This Black Bear recipe is a really tasty sandwich that is cooked similar to the traditional Portuguese sandwiches “Bifana” normally made with thin slices of pork. We hope you give this a try, recipe and directions below!
Prep Time: 20 min +24 hr. marinade
Cooking Time: 60-75 min
1 Bear Loin, trimmed of large pieces of fat, cut into 12-16, 1/2″-thick cutlets and lightly-pounded with a flat-sided meat mallet to a thickness of 1/4″
2 Large Sweet Onion (sliced)
1 Cup Chicken Stock
2 Tbsps. White Wine Vinegar
4 Tbsps. + 1/4 Cup Sweet Pimiento Paste (Massa de Pimentao)
2 Tbsp. + 1Tbsp Peri-Peri Sauce, hot or mild (We like hot)
4 Bay Leaves
1/4 Tsp. Smoked Paprika
White Rolls, soft in the middle a little crunchy on the outside
Sliced Banana Peppers
Directions – Making the Marinade
1.Slice the bear loin into 1/2” cutlets, then working one at a time, place on a large piece of plastic wrap, cover cutlet with the plastic wrap, pound using a meat mallet until you get about 1/4” thick.
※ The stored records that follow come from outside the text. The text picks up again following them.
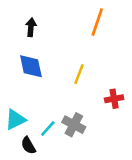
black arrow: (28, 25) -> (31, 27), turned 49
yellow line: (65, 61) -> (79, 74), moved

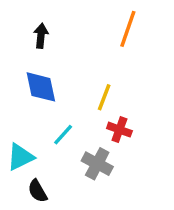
red cross: (114, 99) -> (119, 130), moved, turned 30
cyan line: (48, 129) -> (63, 135), moved

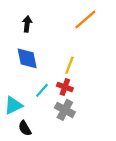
orange line: (128, 29) -> (85, 19), turned 30
red cross: (119, 130) -> (65, 87), moved

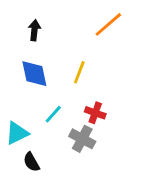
yellow line: (69, 65) -> (79, 72), moved
red cross: (65, 87) -> (95, 113), moved

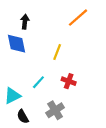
blue diamond: (34, 74) -> (17, 44), moved
gray cross: (82, 139) -> (55, 110), moved, turned 30

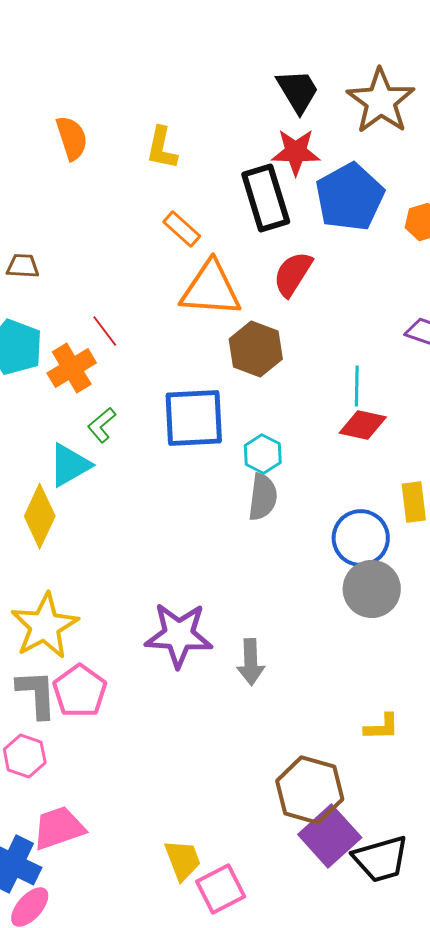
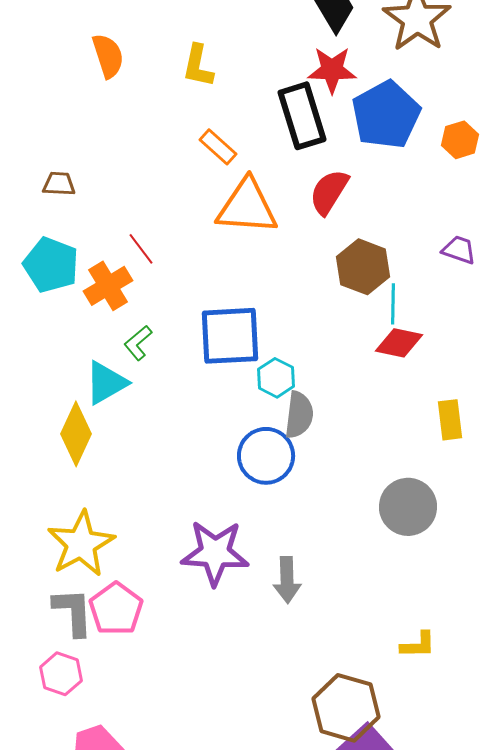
brown hexagon: (256, 349) -> (363, 267), moved
cyan hexagon: (263, 454) -> (276, 378), moved
blue circle: (361, 538) -> (266, 456), moved

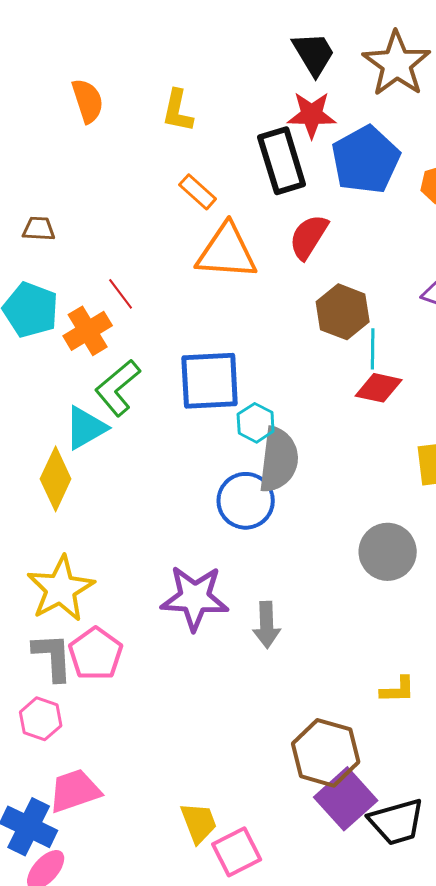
green L-shape: (138, 343) -> (118, 388), size x1.6
gray semicircle: (299, 415) -> (279, 460), size x1.4

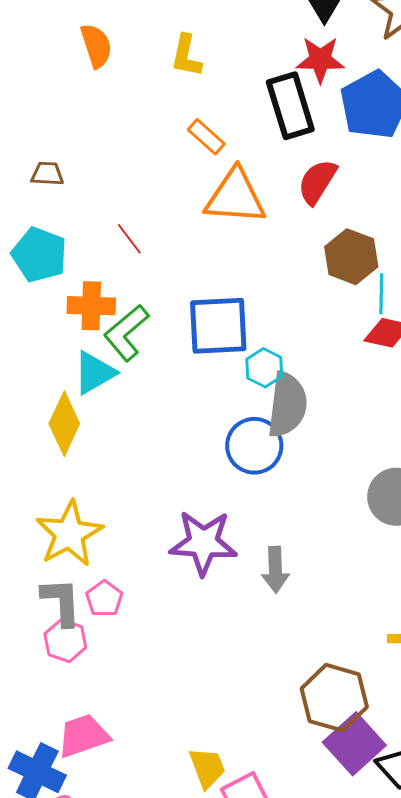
orange cross: (88, 331) -> (91, 306), moved, turned 33
pink pentagon: (96, 654) -> (104, 599), size x0.7
pink hexagon: (41, 719) -> (65, 641), moved

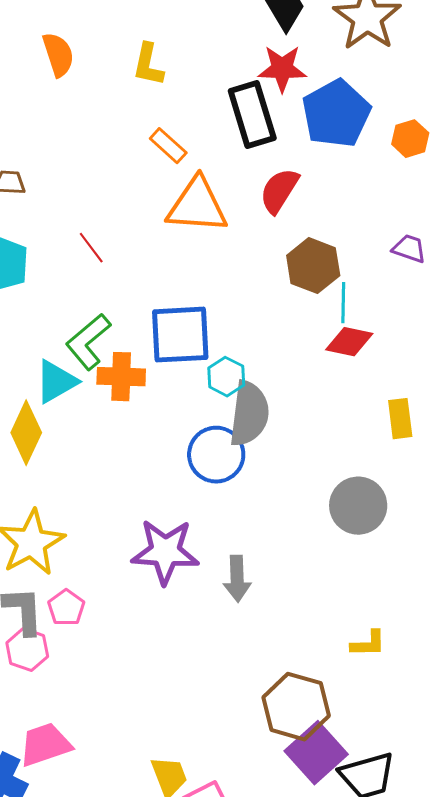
orange cross: (91, 306) -> (121, 377), moved

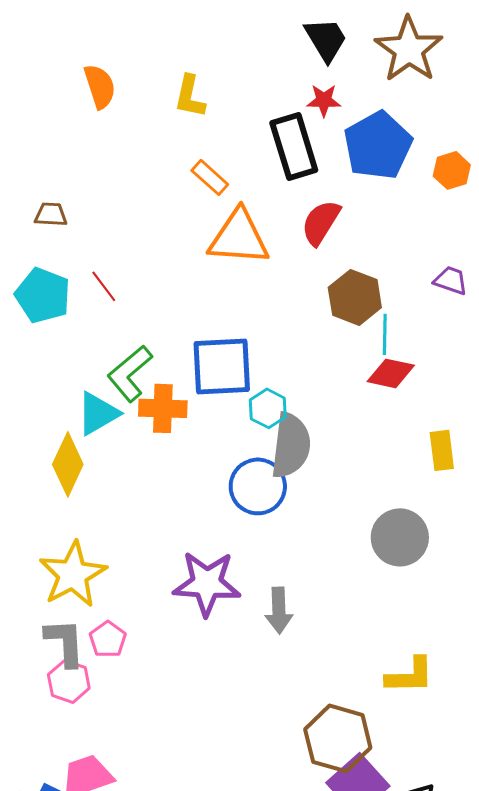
red star: (282, 69) -> (324, 100), size x0.7
red line: (91, 248) -> (104, 286), moved
yellow L-shape: (368, 644) -> (410, 675), size x1.4

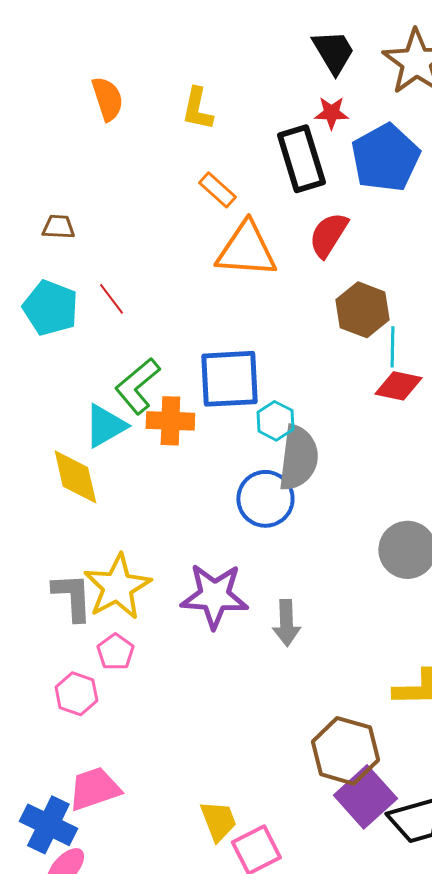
yellow diamond: (68, 464) -> (75, 477), turned -38
yellow star: (73, 574) -> (117, 587), moved
gray L-shape: (65, 642) -> (72, 597), moved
This step is important as it breaks down the fibers to make the meat nice and tender.
2.To make the marinade mix together: Paprika, 2 Tbsp. Peri-Peri Sauce and 4 Tbsp. Sweet Pimento Paste. Place marinade in a plastic bag and add sliced and pounded bear loin cutlets. Refrigerate for at least several hours but preferable a full 24hr.
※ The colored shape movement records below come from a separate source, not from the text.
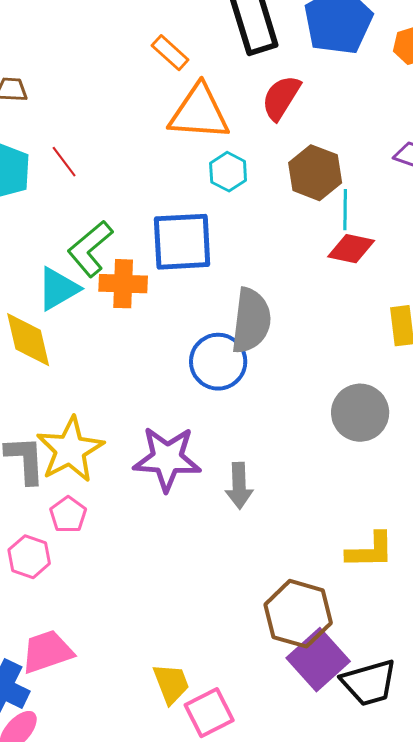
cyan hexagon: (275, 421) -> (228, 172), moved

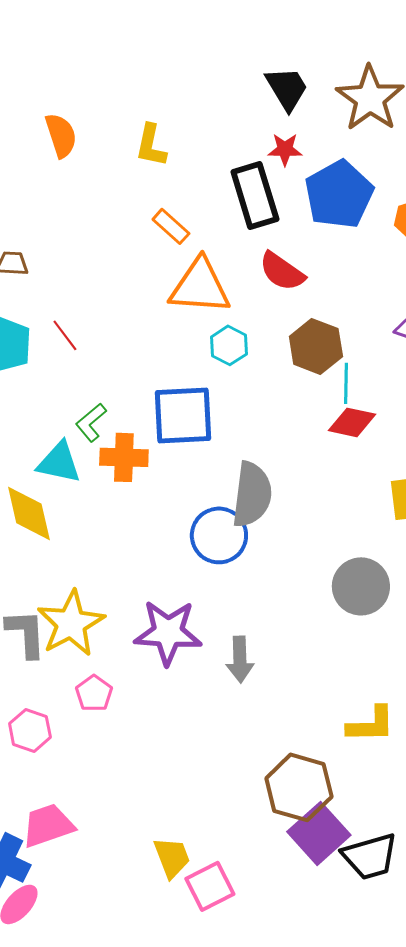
red semicircle: (281, 98) -> (282, 271), turned -87
green L-shape: (90, 249) -> (91, 422), size x0.7
cyan triangle: (58, 289) -> (59, 462), turned 42
pink pentagon: (68, 515) -> (94, 693), moved

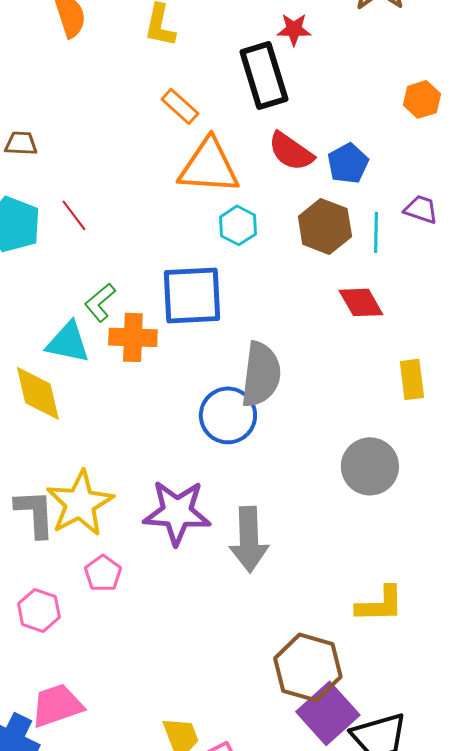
blue pentagon: (339, 194) -> (348, 163), moved, size x0.6
cyan line: (346, 383) -> (376, 232), moved
red diamond: (352, 422) -> (361, 302), turned 48
gray arrow: (240, 659) -> (249, 539), size x1.4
1. About 1-2hrs before you are ready to cook, remove the bear out of the refrigerator and let it come up to room temp.
2. Preheat large cast iron pan to medium heat. Add some oil and saute the onions with S&P, stirring often unit the onions get nice and caramelized, this should take a bout 15-25min. When Onions are done, transfer them to a bowl.
3.Remove 6-10 cutlets from the marinade, dry the cutlets with some paper towels. Warm up the same cast iron pan you cooked the onions in to med-high heat, add a good amount oil. Once oil is hot season the cutlets with S&P and brown on both sides, turning only once, about 1 1/2 minutes per side. Do not overcook and do not over crowd the pan. Once done remove cutlets and continue cooking in batches until all cutlets are browned.
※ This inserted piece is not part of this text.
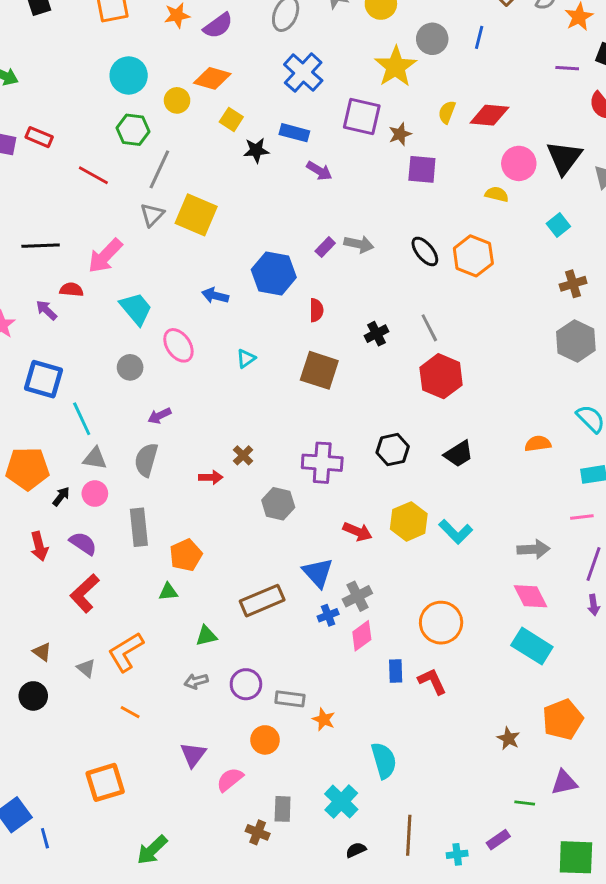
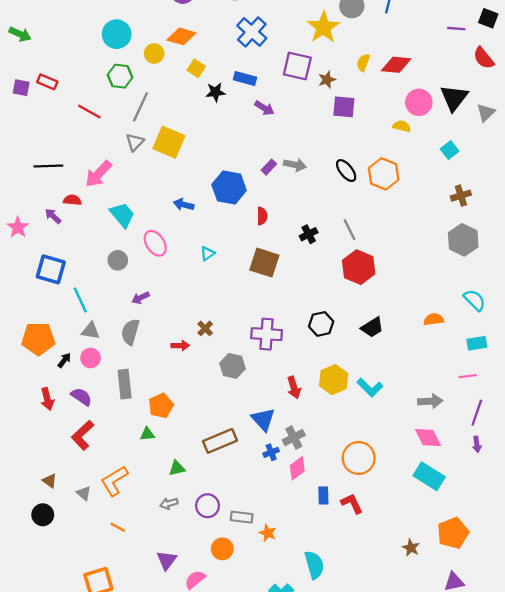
red arrow: (357, 532) -> (294, 388), turned 50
4.Once all of the cutlets are cooked, add 1/4 Cup of the Pimiento Paste, 1 Tbsp. Peri-Peri Sauce, 1 Tbsp. White Wine Vinegar, 1 Cup Chicken Stock, and the 4 Bay Leaves to the hot drippings in the pan. Cook for a few minutes, stirring up all the brown bits from pan and bringing it all up to a hard simmer. Then add the meat and onions back to the panned toss to combine, taste and season if necessary. Let simmer over low heat covered lightly for 15-20min to let the sauce thicken and the meat finish cooking.
5.Then assemble sandwich, butter bread, add some yellow mustard, top with cutlets and onions and some of that thick sauce and some hot banana peppers.